The View From Above: In Hard Focus Round-up (September 1, 2011)
Thursday, September 1, 2011 at 5:31PM AR brings boardgames to life: A recent Kickstarter project, called the OggBoard, aims to give board game fans a 3D experience with the use of Augmented Reality. If the project is funded, the physical ‘board’ upon which games are played will be simple in design, yet provide physical cues for smartphones to populate AR game content – be it a chess piece, user-created characters for specialty games, or perhaps a battleship. See the video above, via CNET.

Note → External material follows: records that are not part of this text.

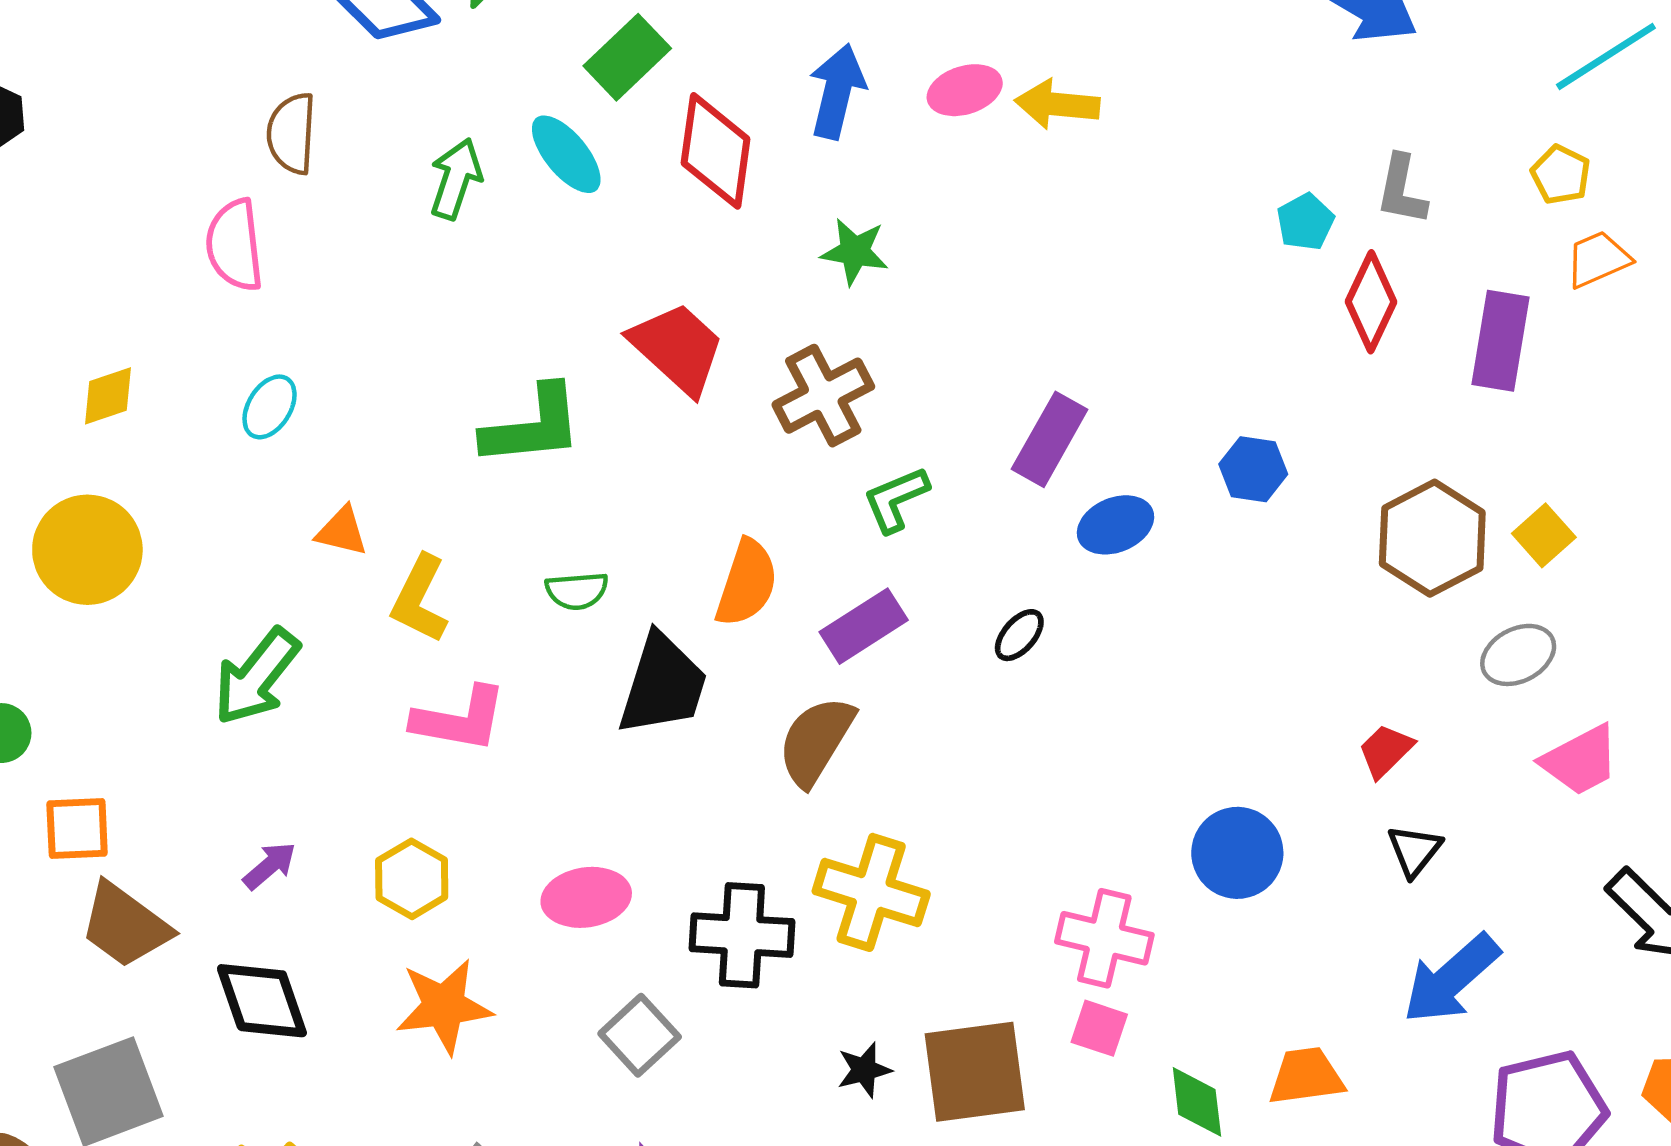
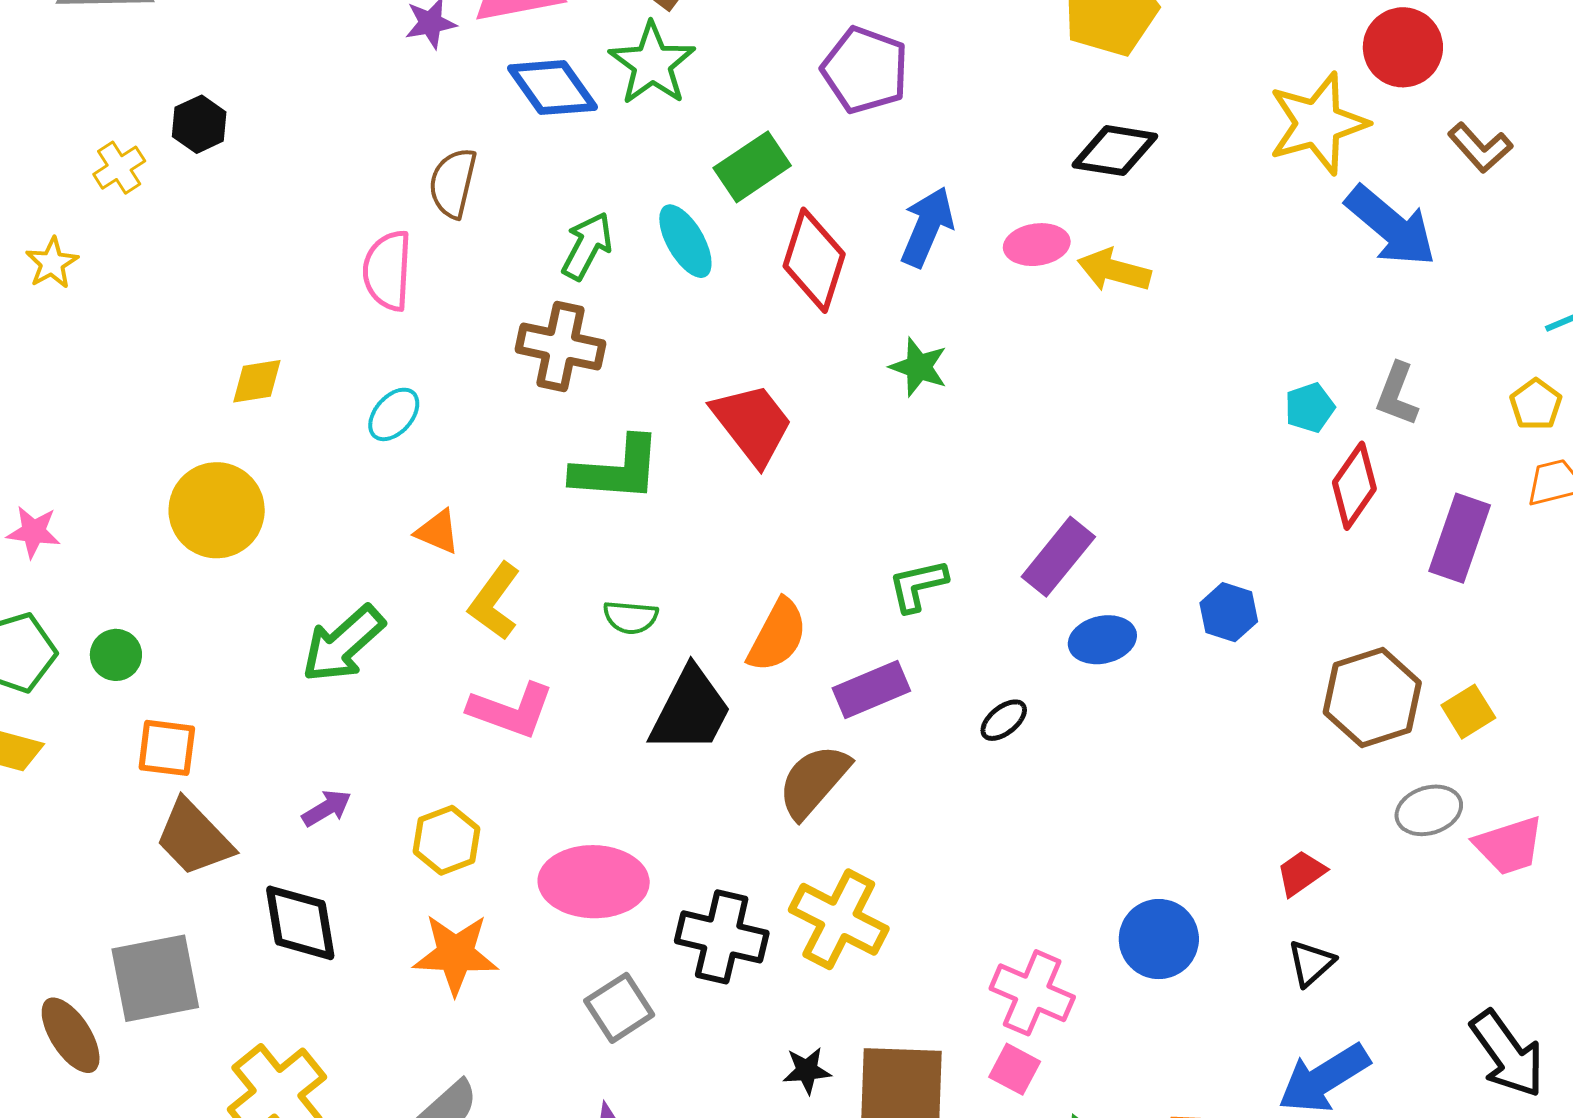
brown cross: (823, 396) -> (560, 347), moved, turned 30
pink trapezoid: (1580, 760) -> (1509, 846), moved
pink ellipse: (586, 897) -> (594, 882), size x1.4

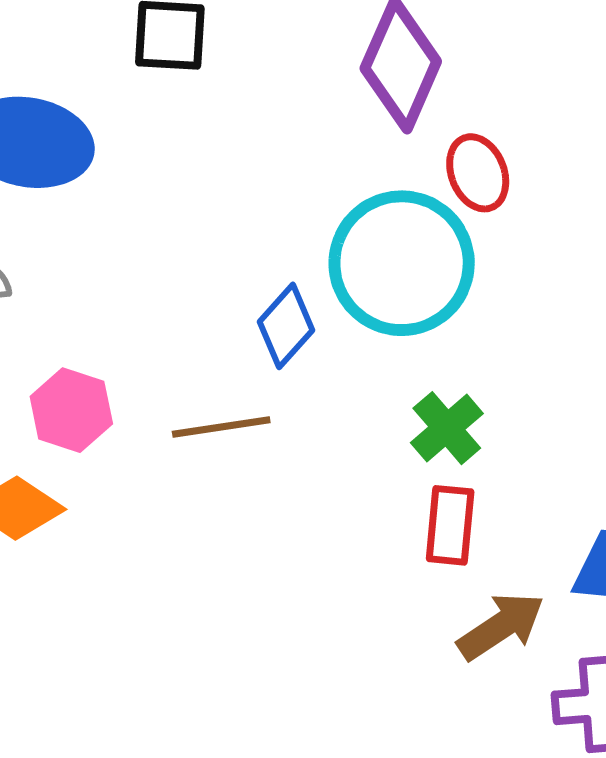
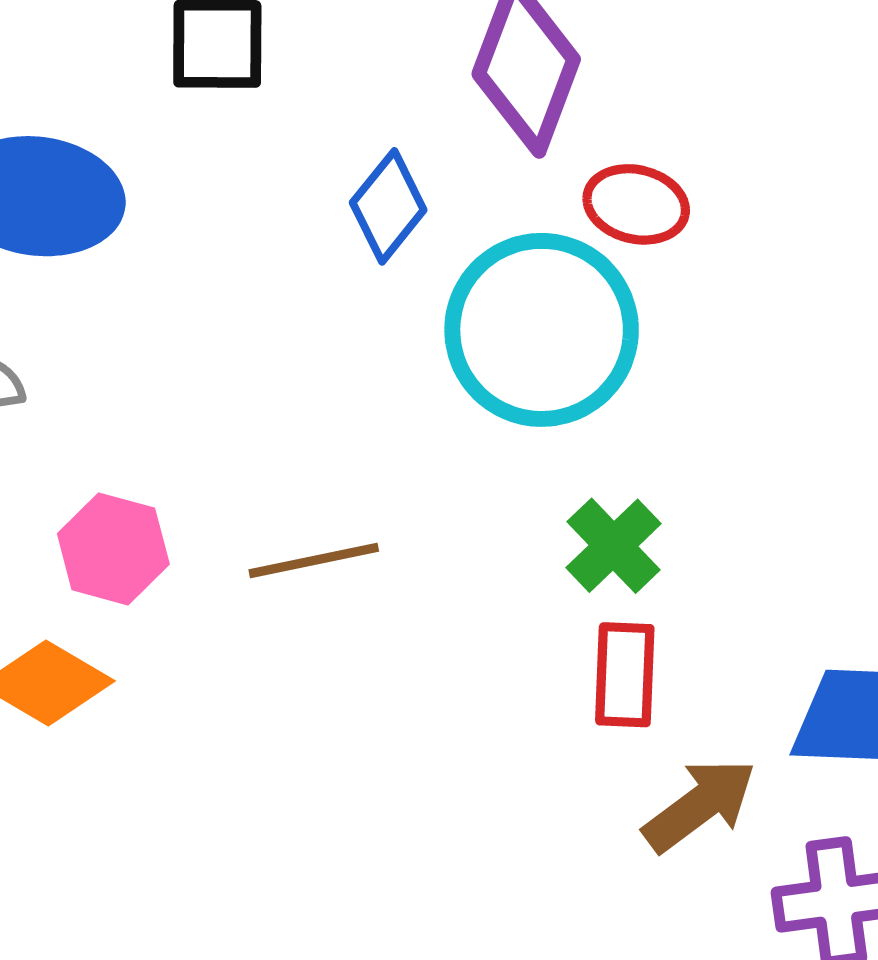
red ellipse: (478, 173) -> (636, 204), turned -52
blue diamond: (286, 326) -> (388, 206), moved

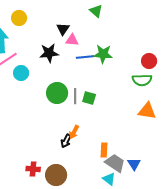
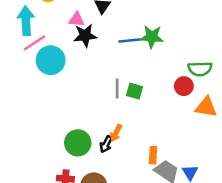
pink triangle: (72, 40) -> (77, 19), moved
red circle: (149, 61) -> (184, 86), moved
cyan circle: (21, 73) -> (51, 60), size x1.5
green circle: (57, 93) -> (78, 143), moved

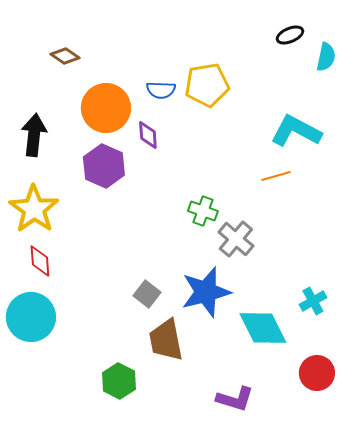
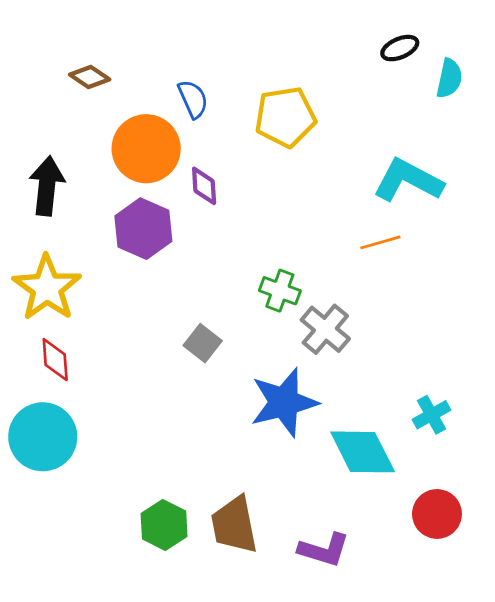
blue semicircle: (161, 90) -> (193, 99), moved, turned -116
gray square: (147, 294) -> (203, 343), moved
brown trapezoid: (166, 340) -> (234, 525), moved

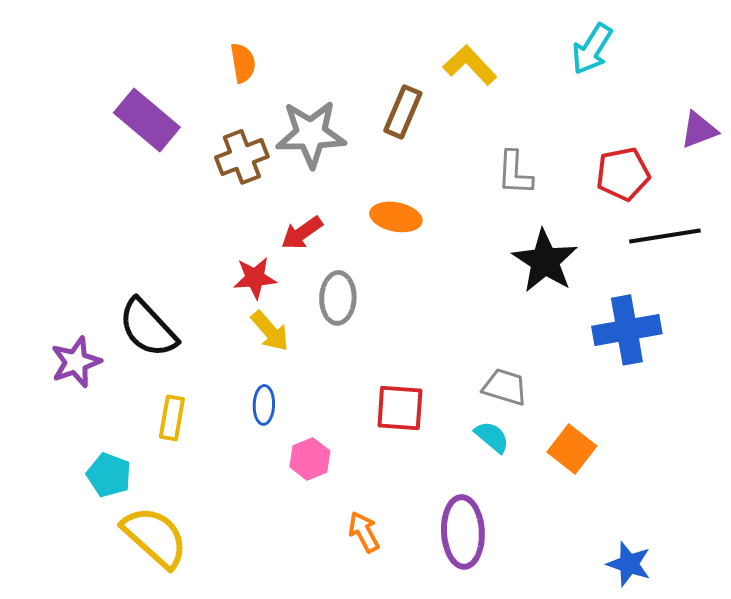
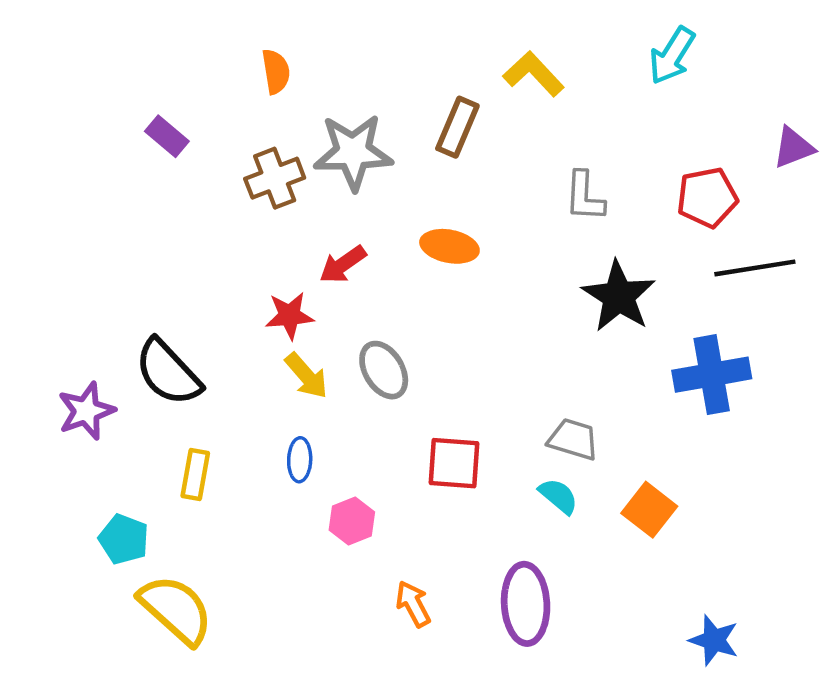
purple rectangle: (147, 120) -> (167, 136), size x0.6
gray ellipse: (338, 298) -> (384, 370), moved, turned -33

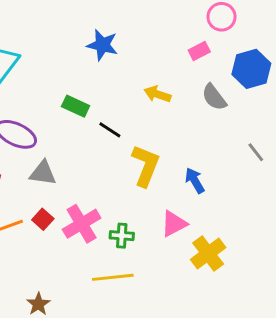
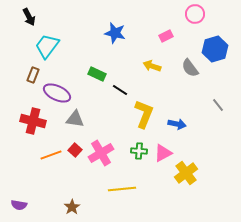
pink rectangle: (199, 51) -> (166, 36), moved
blue arrow: (195, 181) -> (177, 124), turned 132
green cross: (122, 236) -> (139, 151), moved

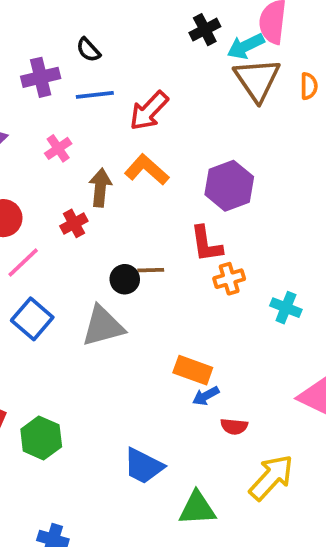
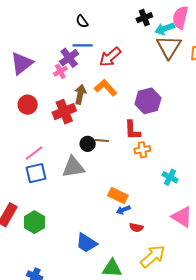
purple cross: (41, 77) -> (69, 58), moved, turned -30
red cross: (74, 223) -> (64, 112), size x1.6
pink line: (23, 262) -> (34, 153), moved
cyan cross: (286, 308) -> (170, 177), moved
blue square: (32, 319) -> (36, 173), moved, turned 30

Microsoft’s own ‘Locationgate’: We recently covered the discovery that Microsoft, alongside Apple, has been collecting locations of smartphones and other Wi-Fi enable devices, so it comes to no surprise that a recent class action law suit has been filed around Microsoft’s Windows Phone 7 tracking of data. TechCrunch reports that a Seattle district court is handling the case, which centers on the idea that WP7 users, regardless of whether or not they opt out of location tracking, have their location and data harvested. While this location tracking is purportedly only for marketing and advertising purposes, the fact that they keeping tabs on people unawares is quite sketchy.
Holograms could make microscopes more accessible in the medical field: UCLA researchers are developing a microscope that trades traditional (and heavy) lens with lightweight hologram technology. The technology works by shining light on a sensor chip with the object, which then collects in a cloud-based software program that recreates the image. What’s amazing is that this breakthrough could mean the ability to a) carry in microscopes to remote areas (Engadget reports that the new model could be the size of a banana) and b) access and analyze the image remotely via computers, tablets and smartphones.